Swann observed me, as an entomologist might a specimen.

“Let’s see if I’ve understood this correctly.” I said. “If I’m moved by Evil, I shouldn’t neglect the presence of Good, but if I’m moved by Good, I shouldn’t neglect Evil.”

“The problem lies with the adversative,” Ariman said. “The order in which you phrased your sentence suggests a hierarchy of dangerous values.”

“You’re worried that I might have committed some of the crimes I lay claim to?” I said. They didn’t utter a word. “Or maybe you think that I didn’t carry them out and I’m going loco-bonkers.” More silence. “Maybe you’re worried, according to this value system, that I might commit them and you’ll find yourselves involved.”
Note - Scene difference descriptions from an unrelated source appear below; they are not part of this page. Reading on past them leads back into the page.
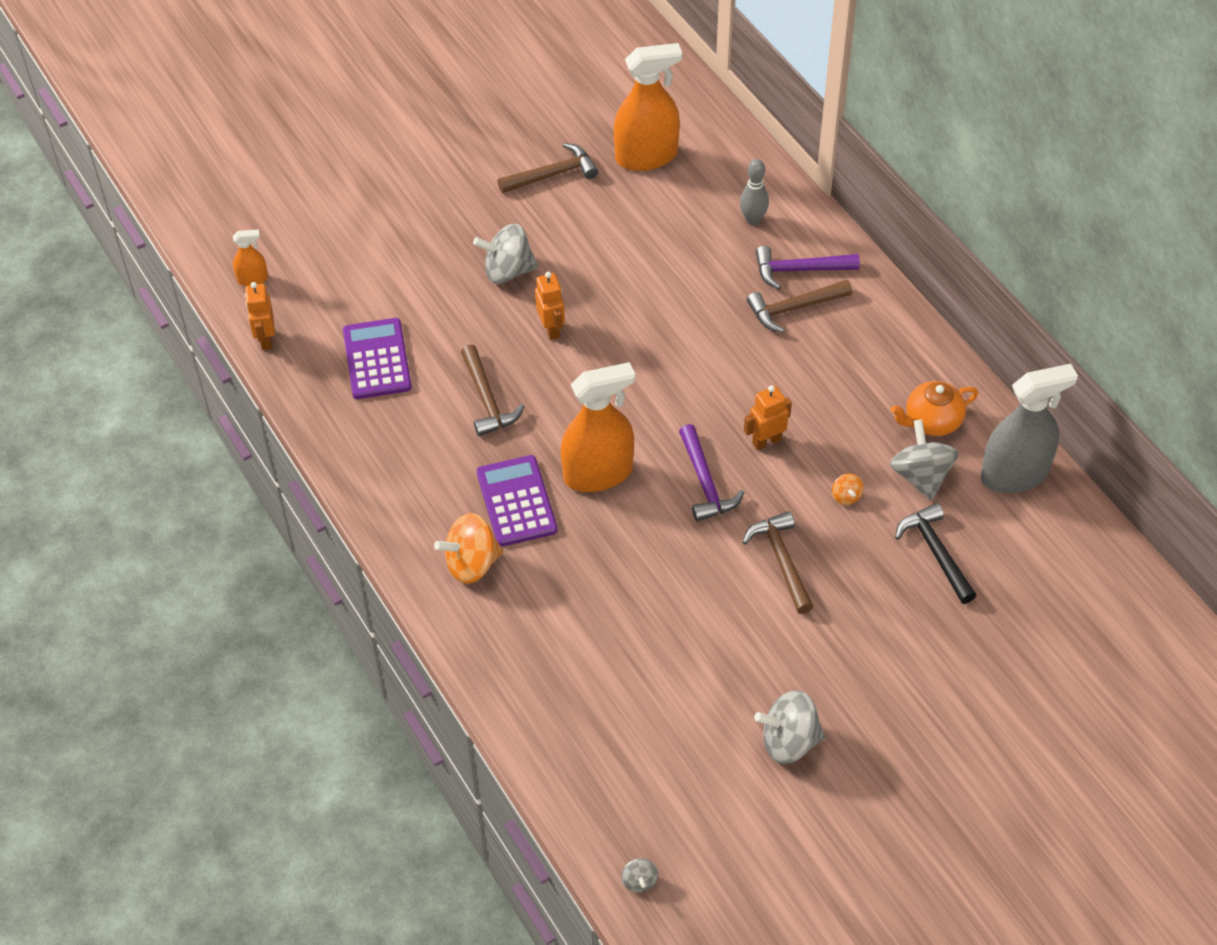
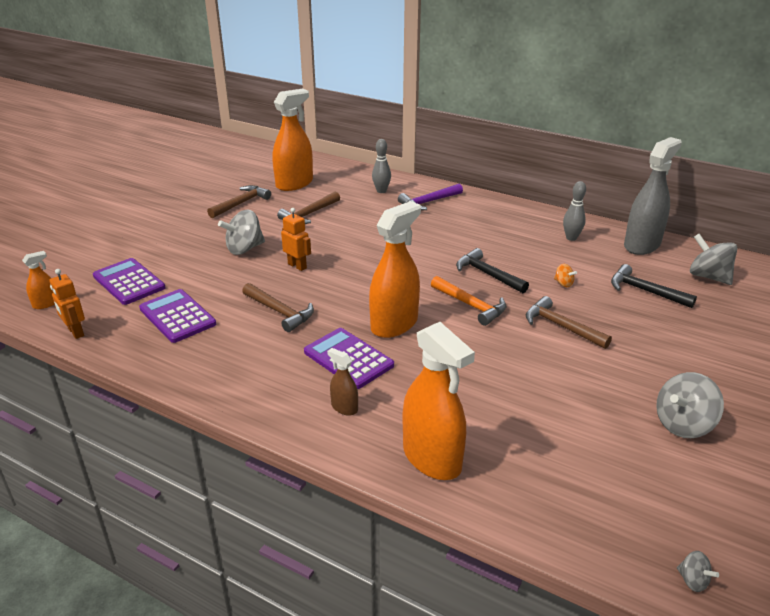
camera: 30 degrees left, 20 degrees down
orange spinning top [434,513,503,584] -> brown spray bottle [327,348,358,416]
purple hammer [679,424,744,522] -> orange hammer [431,276,506,326]
orange robot [744,385,792,450] -> black hammer [456,248,529,293]
brown hammer [747,280,852,333] -> brown hammer moved to [277,191,340,224]
grey spinning top [890,419,959,501] -> grey spinning top moved to [690,234,737,285]
orange teapot [891,381,978,436] -> grey bowling pin [563,181,586,241]
none -> purple calculator [93,258,166,305]
none -> orange spray bottle [403,322,475,480]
Swann shot me a military look, one of piercing symmetry.

“Your lawyer is almost as kind as you are yourself, but if you’ll forgive me, I’m not a sentimental type nor do I have time to be one.”

“So, you want me to certify, Sir, that I can claim to be author of any crimes I wish,” I said interrupting the gentleman, not daring to address him with a show of familiarity, “as long as I don’t commit them.”

Swann stepped away, glanced into the distance then back at me, and I had the impression that his eyes were more intent in their fixity, that he saw deeper inside me than ever before. I found it hard to imagine the tender child this terrible old man had once been.

“On the contrary,” he said slowly but not with a serious tone—it was almost an offhand remark. “If you claim authorship of another crime, I want you to guarantee that you have actually committed the crime.”

I waited for them to laugh, explain the joke, but like a couple of automatons they simply turned and looked at me. I was really discombobulated now; they had made me backtrack on my road to Damascus and the rectitude I had resolved upon.



I found myself wondering if I would suddenly discover some meaning to that which has none and never will. What exactly is the difference between a real solution and an invented one?

“Mister Swann,” I said, “I understand that in one way or another I am on the point of rendering you an important service.”

“Excellent, Curdwyn, from the very beginning it was clear that you were no fool. You want to know what your prospects will be once this is over.”

“More or less, Mister Swann. I would like to know.”

“And what exactly do you know how to do?” Ariman asked, and the two of them chuckled. “Because of course, though it may not be an important detail, it should be taken into account.”

It didn’t strike me that a display of my skills was a good way to further my options.

Swann spoke with a professorial tone:

“With God dead, His attributes have been hacked into pieces and distributed among us in this carnage of existence. Performance: media stars. Power: bankers. Being in itself: Art. Where among these would you say that you fit?”

I pretended to be buried in deepest thought.

“In Art, maybe?”

They burst into laughter. “I told you so. Another total waste.”